Is this special relationship really true, though? To begin with, Greek Orthodoxy never stopped representing the Schism to the West and was and still is treated as a peculiarity, not always an amiable one and less so understood. The fact, par example, that Russia has the same religion always cast the Greeks into a dubious position as to their relationship to the much suspected Russian. In addition, in the setting up of the new Greek state, great care was taken into setting aside parts of the Roman aristocracy coming from Constantinople, and the local gentry already in place in Rum in favor of the imported Bavarian nobility following the King. This lead to a civil war fought across the land during the struggle for independence, and a period of subsequent lawlessness where the landed feudal lords refused to relent to the external authorities.

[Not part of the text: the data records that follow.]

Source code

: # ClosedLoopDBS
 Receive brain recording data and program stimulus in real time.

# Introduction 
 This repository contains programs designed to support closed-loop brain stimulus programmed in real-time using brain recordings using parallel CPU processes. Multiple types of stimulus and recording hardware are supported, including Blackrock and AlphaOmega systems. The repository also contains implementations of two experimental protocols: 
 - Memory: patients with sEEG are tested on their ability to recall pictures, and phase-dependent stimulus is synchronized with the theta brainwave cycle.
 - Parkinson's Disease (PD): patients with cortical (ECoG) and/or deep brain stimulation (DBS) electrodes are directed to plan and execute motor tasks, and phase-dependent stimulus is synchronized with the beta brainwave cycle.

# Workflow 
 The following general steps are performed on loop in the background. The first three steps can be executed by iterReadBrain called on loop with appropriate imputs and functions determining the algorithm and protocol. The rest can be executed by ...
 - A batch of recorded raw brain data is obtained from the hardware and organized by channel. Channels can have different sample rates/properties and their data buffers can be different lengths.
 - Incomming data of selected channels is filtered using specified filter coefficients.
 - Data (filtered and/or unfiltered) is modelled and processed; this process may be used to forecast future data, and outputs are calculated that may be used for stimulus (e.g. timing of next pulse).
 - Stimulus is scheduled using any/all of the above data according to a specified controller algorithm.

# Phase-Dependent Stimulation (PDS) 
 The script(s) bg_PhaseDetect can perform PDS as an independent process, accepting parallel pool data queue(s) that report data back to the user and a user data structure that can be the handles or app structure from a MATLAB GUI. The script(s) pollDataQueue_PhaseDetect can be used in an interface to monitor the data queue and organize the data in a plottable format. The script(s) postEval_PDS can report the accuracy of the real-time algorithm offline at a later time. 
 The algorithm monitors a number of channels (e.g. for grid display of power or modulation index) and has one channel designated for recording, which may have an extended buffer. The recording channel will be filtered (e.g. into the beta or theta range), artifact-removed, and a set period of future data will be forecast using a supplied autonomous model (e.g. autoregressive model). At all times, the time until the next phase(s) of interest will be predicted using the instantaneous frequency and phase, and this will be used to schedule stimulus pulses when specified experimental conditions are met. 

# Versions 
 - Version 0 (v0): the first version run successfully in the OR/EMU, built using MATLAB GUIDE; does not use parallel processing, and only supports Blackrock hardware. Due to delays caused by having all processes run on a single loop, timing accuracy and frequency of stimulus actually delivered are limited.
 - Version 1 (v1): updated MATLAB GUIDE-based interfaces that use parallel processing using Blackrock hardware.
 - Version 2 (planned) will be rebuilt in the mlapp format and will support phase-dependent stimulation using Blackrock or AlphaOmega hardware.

The OP was not supposed to overflow with information, so I will stop the example setting by giving a last example from modern days and setting the question for discussion. During the crisis, a large attempt has been made into an impromptu ‘protestantization’ of the internal economy in Greece, noting a significant shift in the assorted ethics involved with work, savings, relations to the banking system, the entrepreneurs, the job creators. For a communal, socialist inclined country this is a monumental shift of its axis spearheaded by the EU and IMF officials and fronted by the current opposition party [and expected widely to be the new government] and the results of these efforts will surely be widely discussed in the future.

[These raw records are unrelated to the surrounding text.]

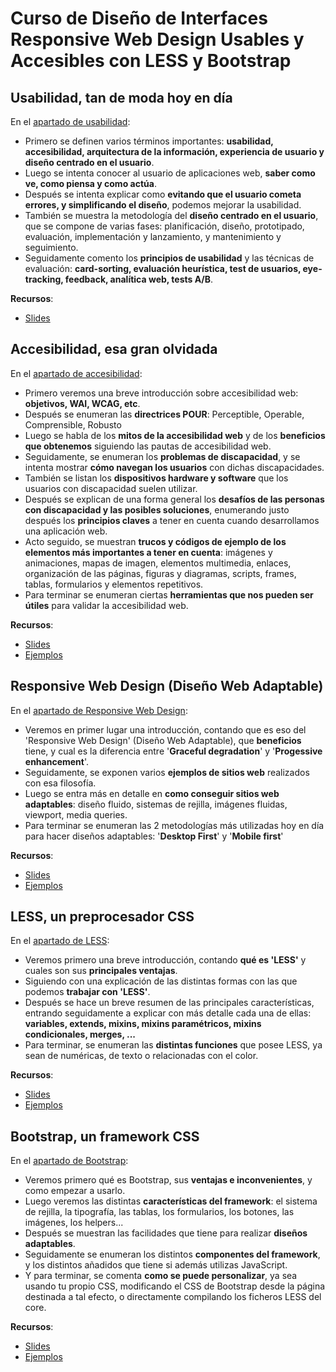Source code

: # Curso de Diseño de Interfaces Responsive Web Design Usables y Accesibles con LESS y Bootstrap

## Usabilidad, tan de moda hoy en día

En el [apartado de usabilidad](https://github.com/asanzdiego/curso-interfaces-web-2016/tree/master/01-usabilidad):

- Primero se definen varios términos importantes: **usabilidad, accesibilidad, arquitectura de la información, experiencia de usuario y diseño centrado en el usuario**.
- Luego se intenta conocer al usuario de aplicaciones web, **saber como ve, como piensa y como actúa**.
- Después se intenta explicar como **evitando que el usuario cometa errores, y simplificando el diseño**, podemos mejorar la usabilidad.
- También se muestra la metodología del **diseño centrado en el usuario**, que se compone de varias fases: planificación, diseño, prototipado, evaluación, implementación y lanzamiento, y mantenimiento y seguimiento. 
- Seguidamente comento los **principios de usabilidad** y las técnicas de evaluación: **card-sorting, evaluación heurística, test de usuarios, eye-tracking, feedback, analítica web, tests A/B**.

**Recursos**:

- [Slides](https://github.com/asanzdiego/curso-interfaces-web-2016/tree/master/01-usabilidad#slides)

## Accesibilidad, esa gran olvidada

En el [apartado de accesibilidad](https://github.com/asanzdiego/curso-interfaces-web-2016/tree/master/02-accesibilidad):

- Primero veremos una breve introducción sobre accesibilidad web: **objetivos, WAI, WCAG, etc**.
- Después se enumeran las **directrices POUR**: Perceptible, Operable, Comprensible, Robusto
- Luego se habla de los **mitos de la accesibilidad web** y de los **beneficios que obtenemos** siguiendo las pautas de accesibilidad web.
- Seguidamente, se enumeran los **problemas de discapacidad**, y se intenta mostrar **cómo navegan los usuarios** con dichas discapacidades.
- También se listan los **dispositivos hardware y software** que los usuarios con discapacidad suelen utilizar.
- Después se explican de una forma general los **desafíos de las personas con discapacidad y las posibles soluciones**, enumerando justo después los **principios claves** a tener en cuenta cuando desarrollamos una aplicación web.
- Acto seguido, se muestran **trucos y códigos de ejemplo de los elementos más importantes a tener en cuenta**: imágenes y animaciones, mapas de imagen, elementos multimedia, enlaces, organización de las páginas, figuras y diagramas, scripts, frames, tablas, formularios y elementos repetitivos.
- Para terminar se enumeran ciertas **herramientas que nos pueden ser útiles** para validar la accesibilidad web.

**Recursos**:

- [Slides](https://github.com/asanzdiego/curso-interfaces-web-2016/tree/master/02-accesibilidad/#slides)
- [Ejemplos](https://github.com/asanzdiego/curso-interfaces-web-2016/tree/master/02-accesibilidad/#ejemplos)

## Responsive Web Design (Diseño Web Adaptable)

En el [apartado de Responsive Web Design](https://github.com/asanzdiego/curso-interfaces-web-2016/tree/master/03-rwd):

- Veremos en primer lugar una introducción, contando que es eso del 'Responsive Web Design' (Diseño Web Adaptable), que **beneficios** tiene, y cual es la diferencia entre '**Graceful degradation**' y '**Progessive enhancement**'.
- Seguidamente, se exponen varios **ejemplos de sitios web** realizados con esa filosofía.
- Luego se entra más en detalle en **como conseguir sitios web adaptables**: diseño fluido, sistemas de rejilla, imágenes fluidas, viewport, media queries.
- Para terminar se enumeran las 2 metodologías más utilizadas hoy en día para hacer diseños adaptables: '**Desktop First**' y '**Mobile first**'

**Recursos**:

- [Slides](https://github.com/asanzdiego/curso-interfaces-web-2016/tree/master/03-rwd#slides)
- [Ejemplos](https://github.com/asanzdiego/curso-interfaces-web-2016/tree/master/03-rwd#ejemplos)

## LESS, un preprocesador CSS

En el [apartado de LESS](https://github.com/asanzdiego/curso-interfaces-web-2016/tree/master/04-less):

- Veremos primero una breve introducción, contando **qué es 'LESS'** y cuales son sus **principales ventajas**.
- Siguiendo con una explicación de las distintas formas con las que podemos **trabajar con 'LESS'**.
- Después se hace un breve resumen de las principales características, entrando seguidamente a explicar con más detalle cada una de ellas: **variables, extends, mixins, mixins paramétricos, mixins condicionales, merges, ...**
- Para terminar, se enumeran las **distintas funciones** que posee LESS, ya sean de numéricas, de texto o relacionadas con el color.

**Recursos**:

- [Slides](https://github.com/asanzdiego/curso-interfaces-web-2016/tree/master/04-less/#slides)
- [Ejemplos](https://github.com/asanzdiego/curso-interfaces-web-2016/tree/master/04-less/#ejemplos)

## Bootstrap, un framework CSS

En el  [apartado de Bootstrap](https://github.com/asanzdiego/curso-interfaces-web-2016/tree/master/05-bootstrap):

- Veremos primero qué es Bootstrap, sus **ventajas e inconvenientes**, y como empezar a usarlo.
- Luego veremos las distintas **características del framework**: el sistema de rejilla, la tipografía, las tablas, los formularios, los botones, las imágenes, los helpers...
- Después se muestran las facilidades que tiene para realizar **diseños adaptables**.
- Seguidamente se enumeran los distintos **componentes del framework**, y los distintos añadidos que tiene si además utilizas JavaScript.
- Y para terminar, se comenta **como se puede personalizar**, ya sea usando tu propio CSS, modificando el CSS de Bootstrap desde la página destinada a tal efecto, o directamente compilando los ficheros LESS del core.

**Recursos**:

- [Slides](https://github.com/asanzdiego/curso-interfaces-web-2016/tree/master/05-bootstrap/#slides)
- [Ejemplos](https://github.com/asanzdiego/curso-interfaces-web-2016/tree/master/05-bootstrap/#ejemplos)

And the OP question is: Do you think that the seeds of this ‘westernization’ process were laid to bloom during the Greek War of Independence or prior to that as a factual cause for the revolt? And if so, what parallels can we draw from the westernization of the Balkans during the 19th and 20th century to the current modernization attempts in Muslim countries?
Disclaimer: My decision to focus on the Greek case has a couple of merits. First, the process of modernization can be discussed in the best case scenario, taking into account that the European powers very much wanted to see the young Kingdom succeed, after their first reluctant position to its revolt. Second, the forming of a modernized identity can be better explained and understood through the importance of the Greek identity to a majority western audience. Third, the recent re-introduction of the ‘Greek problem’ during the crisis and the Western approach of its people, its history and its circumstances highlights the true position of the modernized nations.